§ **Exercise goal**: Across the entries below, tally every line that holds the word "como". Give only the tally.

Page images and extracted text
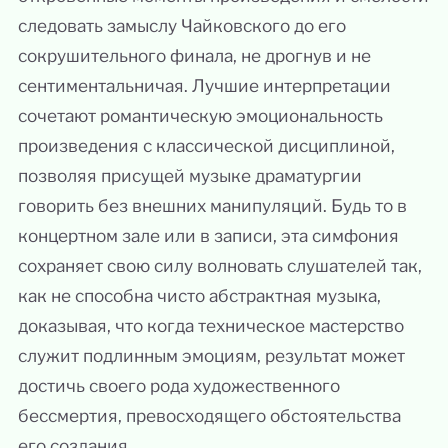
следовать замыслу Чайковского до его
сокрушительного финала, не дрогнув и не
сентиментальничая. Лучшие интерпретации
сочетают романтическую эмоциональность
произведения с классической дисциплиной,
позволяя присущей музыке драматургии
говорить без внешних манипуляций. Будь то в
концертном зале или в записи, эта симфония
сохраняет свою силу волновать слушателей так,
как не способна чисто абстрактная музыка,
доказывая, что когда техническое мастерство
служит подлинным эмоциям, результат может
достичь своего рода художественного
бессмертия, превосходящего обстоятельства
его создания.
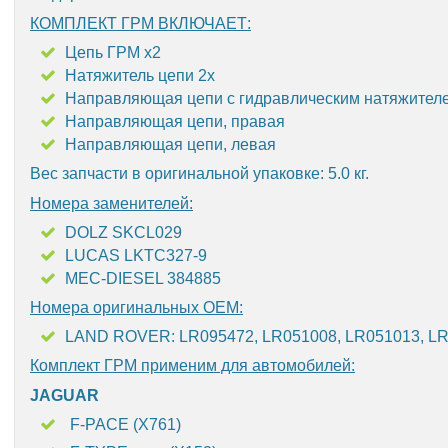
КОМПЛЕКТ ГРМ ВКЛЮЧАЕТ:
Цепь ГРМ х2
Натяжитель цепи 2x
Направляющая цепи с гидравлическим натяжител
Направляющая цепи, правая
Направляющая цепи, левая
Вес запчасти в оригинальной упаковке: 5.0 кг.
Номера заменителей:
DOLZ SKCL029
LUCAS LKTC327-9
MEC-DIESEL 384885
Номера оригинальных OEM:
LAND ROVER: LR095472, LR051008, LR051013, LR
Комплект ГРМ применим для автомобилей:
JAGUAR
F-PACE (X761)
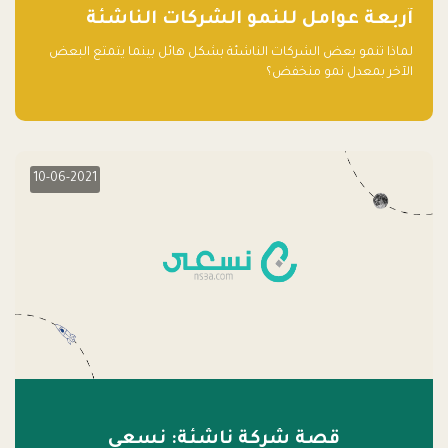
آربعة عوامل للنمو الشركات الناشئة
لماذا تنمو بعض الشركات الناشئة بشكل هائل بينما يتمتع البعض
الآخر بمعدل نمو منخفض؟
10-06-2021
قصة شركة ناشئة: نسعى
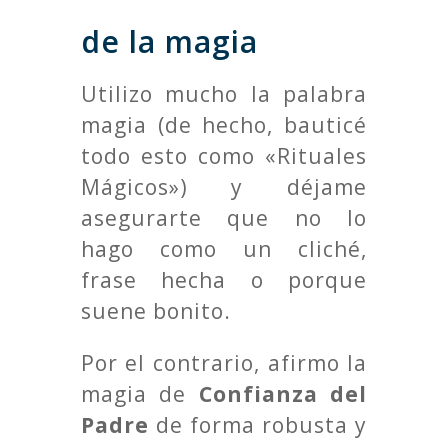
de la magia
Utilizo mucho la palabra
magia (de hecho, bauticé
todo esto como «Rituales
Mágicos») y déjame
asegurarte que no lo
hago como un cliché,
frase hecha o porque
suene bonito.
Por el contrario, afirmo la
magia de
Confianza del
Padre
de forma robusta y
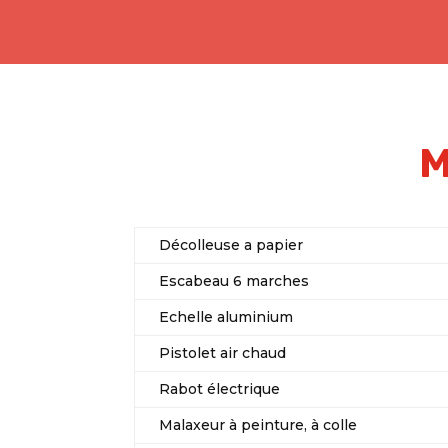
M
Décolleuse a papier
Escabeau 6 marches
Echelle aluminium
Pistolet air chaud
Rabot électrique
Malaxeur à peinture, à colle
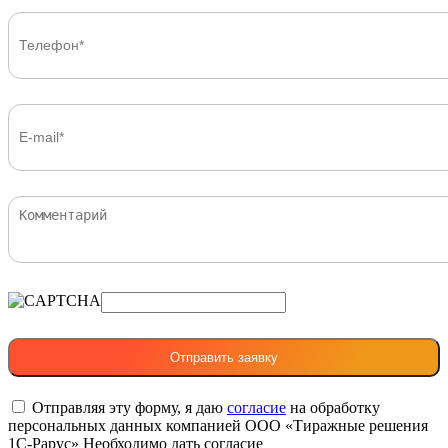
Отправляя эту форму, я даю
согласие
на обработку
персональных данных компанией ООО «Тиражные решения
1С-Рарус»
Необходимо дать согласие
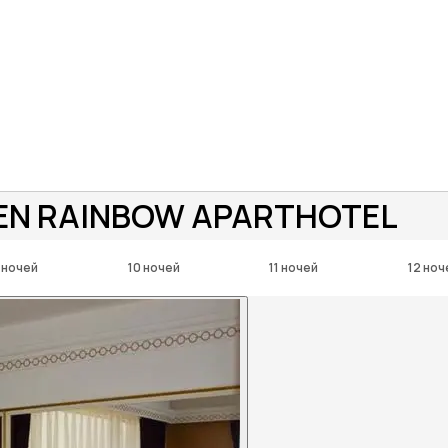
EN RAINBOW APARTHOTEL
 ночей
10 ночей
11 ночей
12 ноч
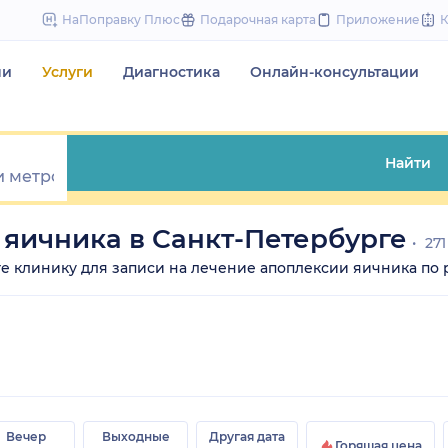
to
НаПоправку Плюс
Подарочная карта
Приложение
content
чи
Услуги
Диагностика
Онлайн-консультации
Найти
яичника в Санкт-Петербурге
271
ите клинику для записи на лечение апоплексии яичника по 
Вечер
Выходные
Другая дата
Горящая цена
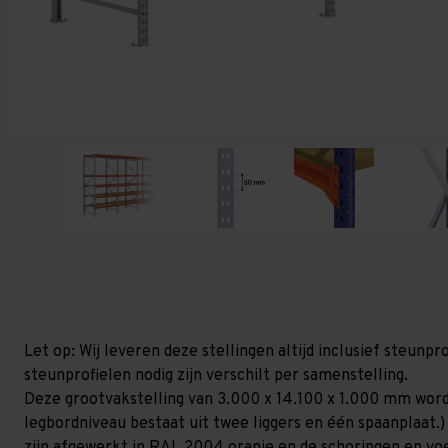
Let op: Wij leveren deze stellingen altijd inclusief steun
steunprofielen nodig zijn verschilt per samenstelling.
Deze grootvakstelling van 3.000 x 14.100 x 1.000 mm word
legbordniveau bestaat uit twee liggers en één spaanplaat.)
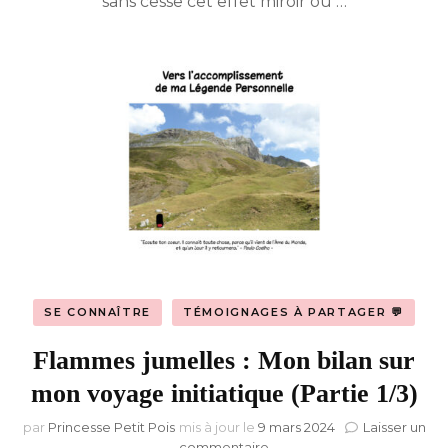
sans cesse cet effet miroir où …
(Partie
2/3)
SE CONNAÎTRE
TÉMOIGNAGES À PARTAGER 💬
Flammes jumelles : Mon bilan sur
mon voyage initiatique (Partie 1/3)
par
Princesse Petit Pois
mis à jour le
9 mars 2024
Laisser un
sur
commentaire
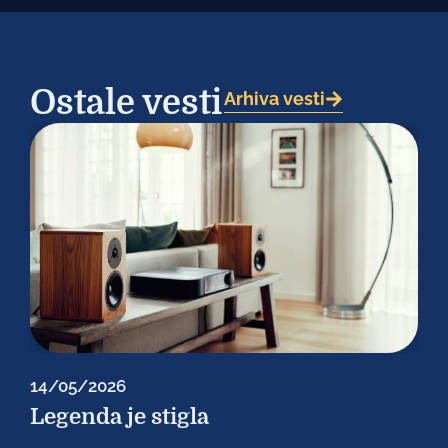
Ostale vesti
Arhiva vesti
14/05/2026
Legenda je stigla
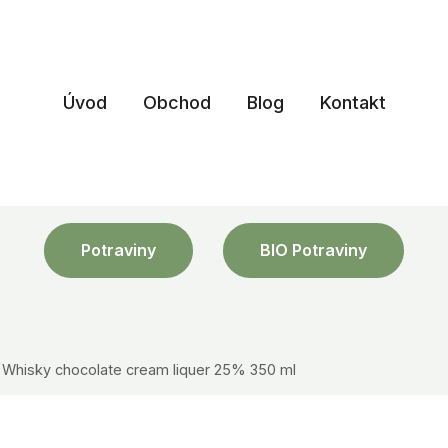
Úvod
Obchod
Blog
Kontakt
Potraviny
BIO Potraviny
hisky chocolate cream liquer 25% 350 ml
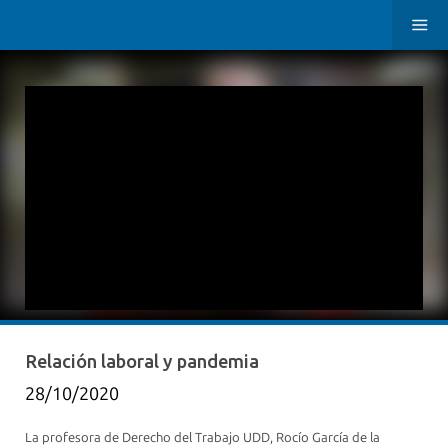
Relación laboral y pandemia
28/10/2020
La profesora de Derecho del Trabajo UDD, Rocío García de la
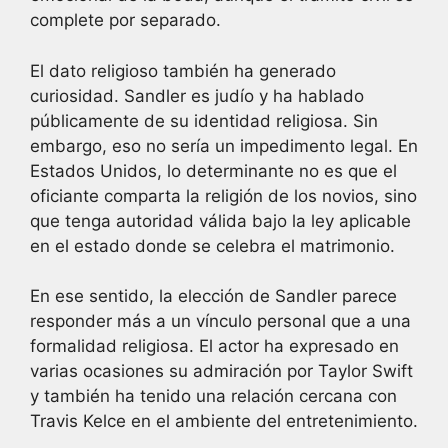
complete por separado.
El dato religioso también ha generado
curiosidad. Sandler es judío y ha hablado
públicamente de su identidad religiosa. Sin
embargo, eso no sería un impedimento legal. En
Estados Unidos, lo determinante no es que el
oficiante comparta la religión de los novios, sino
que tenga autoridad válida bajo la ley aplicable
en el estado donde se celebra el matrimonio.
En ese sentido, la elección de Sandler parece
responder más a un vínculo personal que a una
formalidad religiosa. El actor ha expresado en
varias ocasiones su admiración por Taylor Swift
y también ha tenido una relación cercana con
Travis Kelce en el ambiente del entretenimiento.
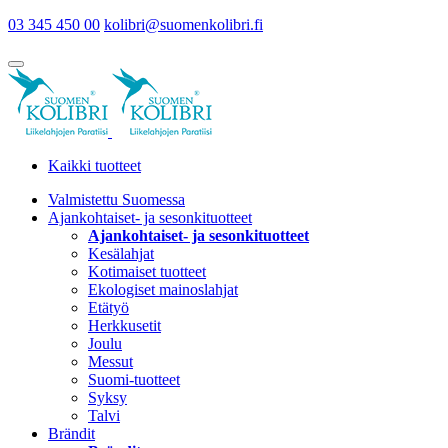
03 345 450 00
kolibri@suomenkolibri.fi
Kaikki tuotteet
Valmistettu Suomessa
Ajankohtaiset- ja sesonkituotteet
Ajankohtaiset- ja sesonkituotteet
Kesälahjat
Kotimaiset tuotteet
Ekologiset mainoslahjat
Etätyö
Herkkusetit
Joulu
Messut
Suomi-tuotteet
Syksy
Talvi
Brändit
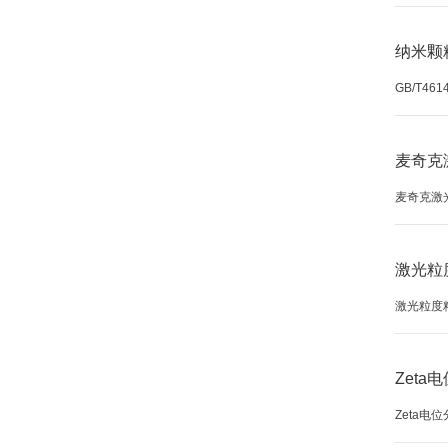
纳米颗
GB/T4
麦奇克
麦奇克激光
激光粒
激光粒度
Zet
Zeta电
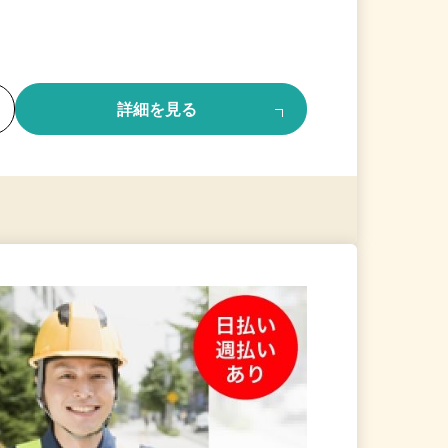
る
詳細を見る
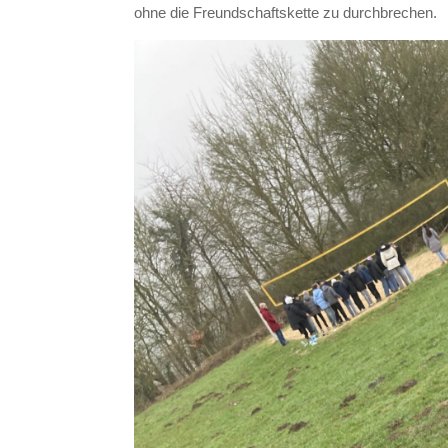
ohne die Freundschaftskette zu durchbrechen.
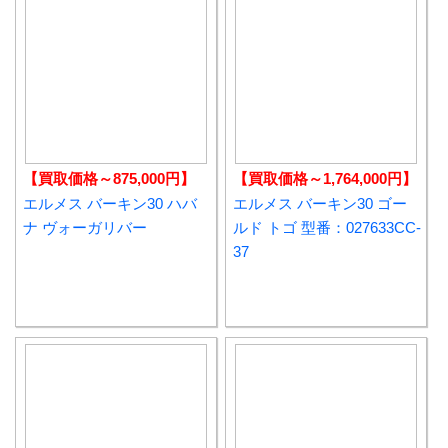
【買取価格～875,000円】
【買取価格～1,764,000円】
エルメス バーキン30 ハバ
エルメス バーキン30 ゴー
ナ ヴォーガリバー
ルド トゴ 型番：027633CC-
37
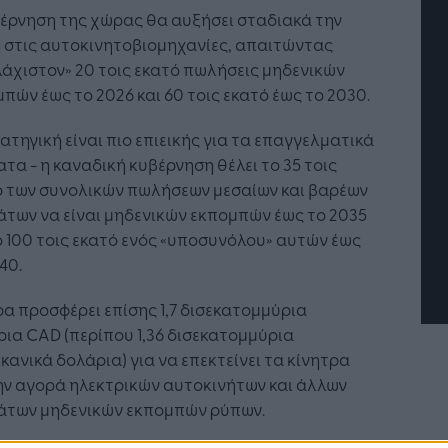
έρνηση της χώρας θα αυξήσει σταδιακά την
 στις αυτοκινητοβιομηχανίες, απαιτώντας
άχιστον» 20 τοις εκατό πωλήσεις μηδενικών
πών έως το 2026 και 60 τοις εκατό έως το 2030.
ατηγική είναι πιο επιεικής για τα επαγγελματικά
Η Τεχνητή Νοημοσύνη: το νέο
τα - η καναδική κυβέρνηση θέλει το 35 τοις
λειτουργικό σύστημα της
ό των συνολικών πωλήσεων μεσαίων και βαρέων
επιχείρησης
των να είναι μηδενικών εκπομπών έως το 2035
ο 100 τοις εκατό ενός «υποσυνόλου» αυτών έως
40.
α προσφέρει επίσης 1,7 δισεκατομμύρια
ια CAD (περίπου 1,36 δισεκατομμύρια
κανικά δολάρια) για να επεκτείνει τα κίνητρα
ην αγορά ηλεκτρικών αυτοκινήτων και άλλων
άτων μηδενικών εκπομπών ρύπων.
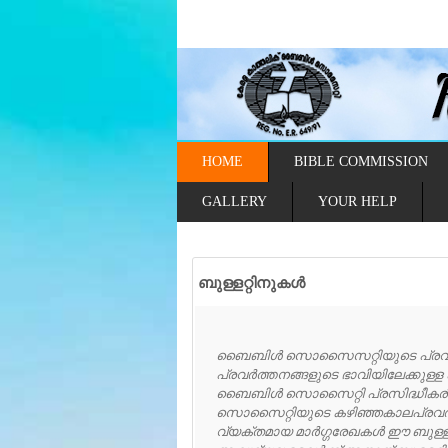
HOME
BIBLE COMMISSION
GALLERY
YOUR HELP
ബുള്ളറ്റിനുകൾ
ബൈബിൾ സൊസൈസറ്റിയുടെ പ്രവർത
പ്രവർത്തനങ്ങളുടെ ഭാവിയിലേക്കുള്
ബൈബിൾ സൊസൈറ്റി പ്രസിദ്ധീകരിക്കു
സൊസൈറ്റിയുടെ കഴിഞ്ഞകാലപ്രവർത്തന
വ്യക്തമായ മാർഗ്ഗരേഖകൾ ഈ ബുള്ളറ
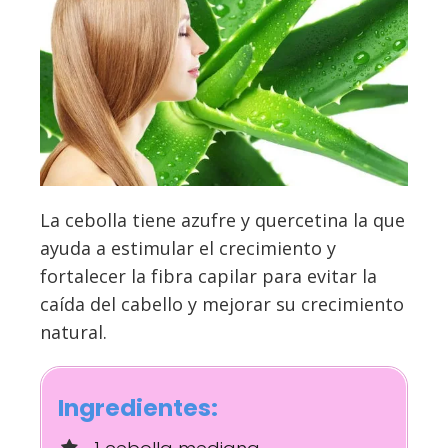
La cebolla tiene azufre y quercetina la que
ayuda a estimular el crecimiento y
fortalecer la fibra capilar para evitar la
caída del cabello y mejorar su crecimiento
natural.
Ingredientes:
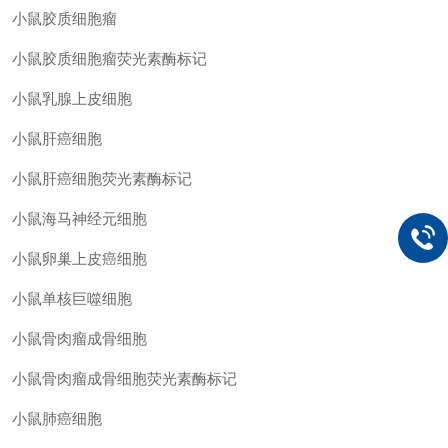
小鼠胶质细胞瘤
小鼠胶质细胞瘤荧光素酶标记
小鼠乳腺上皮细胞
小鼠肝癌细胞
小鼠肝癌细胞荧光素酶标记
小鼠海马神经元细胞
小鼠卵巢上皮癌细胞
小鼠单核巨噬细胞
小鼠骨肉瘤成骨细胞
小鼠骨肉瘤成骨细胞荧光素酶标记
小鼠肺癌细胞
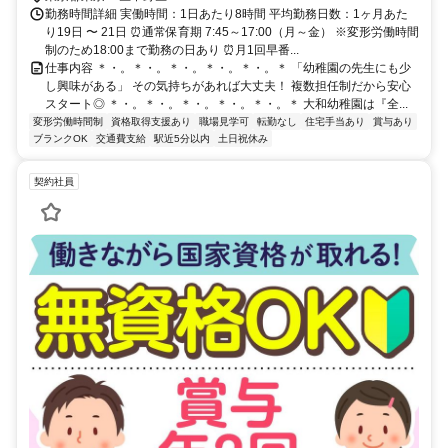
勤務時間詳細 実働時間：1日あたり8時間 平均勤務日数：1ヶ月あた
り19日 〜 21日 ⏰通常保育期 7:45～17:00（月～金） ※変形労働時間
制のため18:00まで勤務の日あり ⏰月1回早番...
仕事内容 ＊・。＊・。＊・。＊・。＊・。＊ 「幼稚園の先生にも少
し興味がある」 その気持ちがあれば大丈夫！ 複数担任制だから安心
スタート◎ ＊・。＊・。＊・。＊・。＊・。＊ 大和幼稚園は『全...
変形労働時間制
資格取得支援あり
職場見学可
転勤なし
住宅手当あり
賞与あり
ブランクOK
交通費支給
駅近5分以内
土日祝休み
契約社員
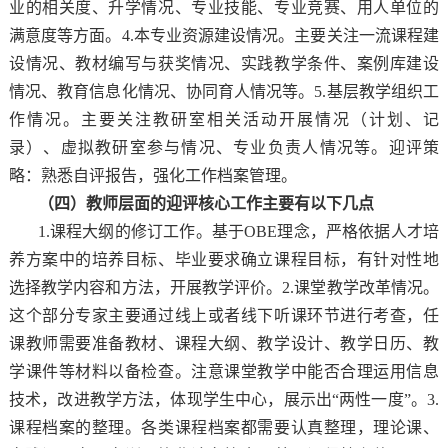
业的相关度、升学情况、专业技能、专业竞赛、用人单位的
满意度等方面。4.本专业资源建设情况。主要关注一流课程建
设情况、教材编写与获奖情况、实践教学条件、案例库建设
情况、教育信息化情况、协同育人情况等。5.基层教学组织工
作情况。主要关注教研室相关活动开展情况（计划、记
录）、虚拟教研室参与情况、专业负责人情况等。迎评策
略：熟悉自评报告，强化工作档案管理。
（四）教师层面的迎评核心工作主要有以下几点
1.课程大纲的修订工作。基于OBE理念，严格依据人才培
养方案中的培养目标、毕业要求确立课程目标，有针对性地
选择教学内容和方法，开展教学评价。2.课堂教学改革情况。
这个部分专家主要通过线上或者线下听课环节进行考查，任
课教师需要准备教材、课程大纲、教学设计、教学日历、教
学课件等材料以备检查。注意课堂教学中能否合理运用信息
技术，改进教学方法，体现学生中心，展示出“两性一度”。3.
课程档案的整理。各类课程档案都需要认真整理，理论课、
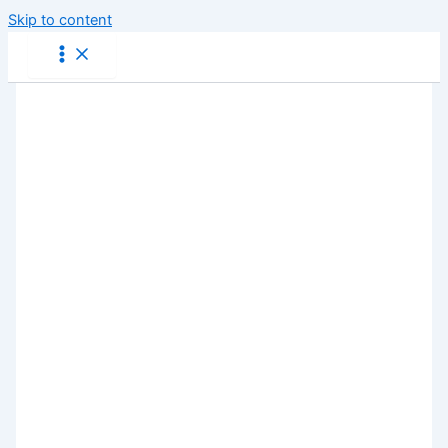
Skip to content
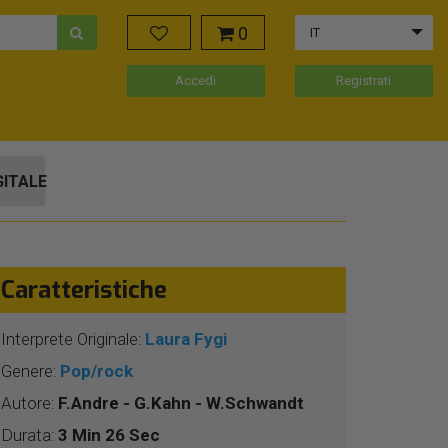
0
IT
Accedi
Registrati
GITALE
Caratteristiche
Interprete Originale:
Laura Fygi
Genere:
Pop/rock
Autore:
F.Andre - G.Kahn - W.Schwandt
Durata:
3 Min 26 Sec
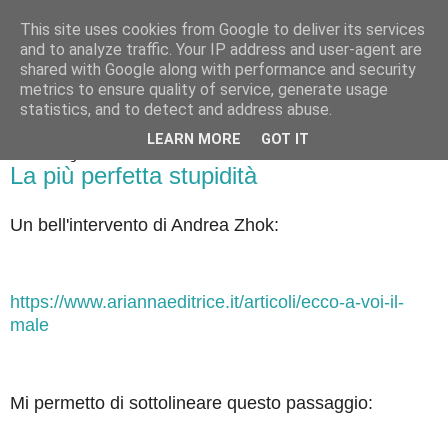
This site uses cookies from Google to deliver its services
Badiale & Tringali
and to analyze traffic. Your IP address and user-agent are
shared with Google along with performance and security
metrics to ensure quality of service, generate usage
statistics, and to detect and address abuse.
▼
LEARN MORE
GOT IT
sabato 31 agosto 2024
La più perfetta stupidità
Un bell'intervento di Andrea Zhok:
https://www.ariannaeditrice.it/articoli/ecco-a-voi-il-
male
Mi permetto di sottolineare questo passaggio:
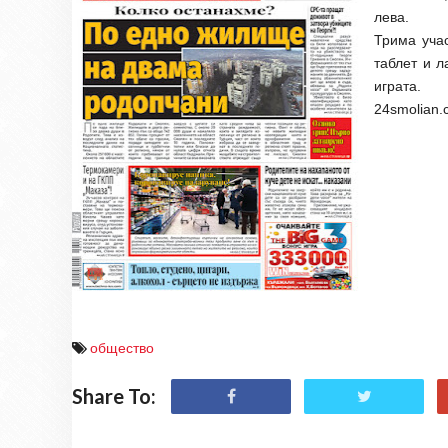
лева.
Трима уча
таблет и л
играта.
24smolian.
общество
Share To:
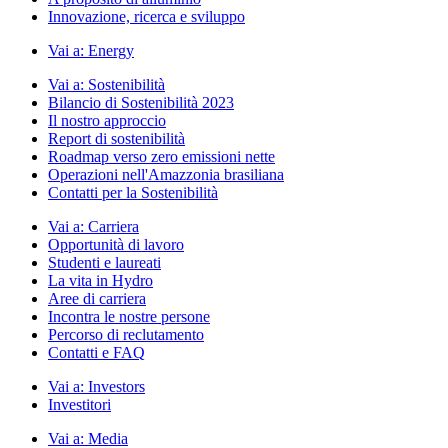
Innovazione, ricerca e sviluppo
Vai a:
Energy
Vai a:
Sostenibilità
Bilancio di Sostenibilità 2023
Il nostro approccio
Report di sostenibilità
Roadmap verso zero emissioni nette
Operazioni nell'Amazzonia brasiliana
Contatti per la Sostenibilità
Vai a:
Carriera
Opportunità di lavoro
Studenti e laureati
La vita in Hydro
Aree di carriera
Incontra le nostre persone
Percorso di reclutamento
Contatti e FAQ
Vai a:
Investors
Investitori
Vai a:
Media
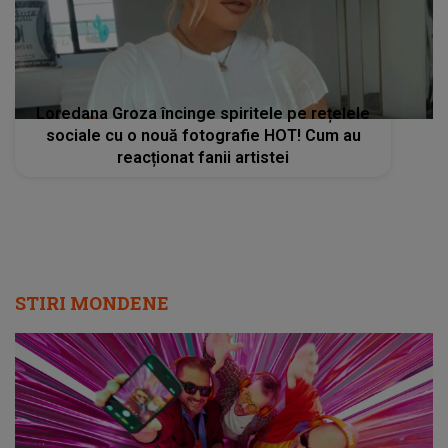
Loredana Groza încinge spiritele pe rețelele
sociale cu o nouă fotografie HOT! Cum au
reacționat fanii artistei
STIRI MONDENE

§ **Problem solution**: 2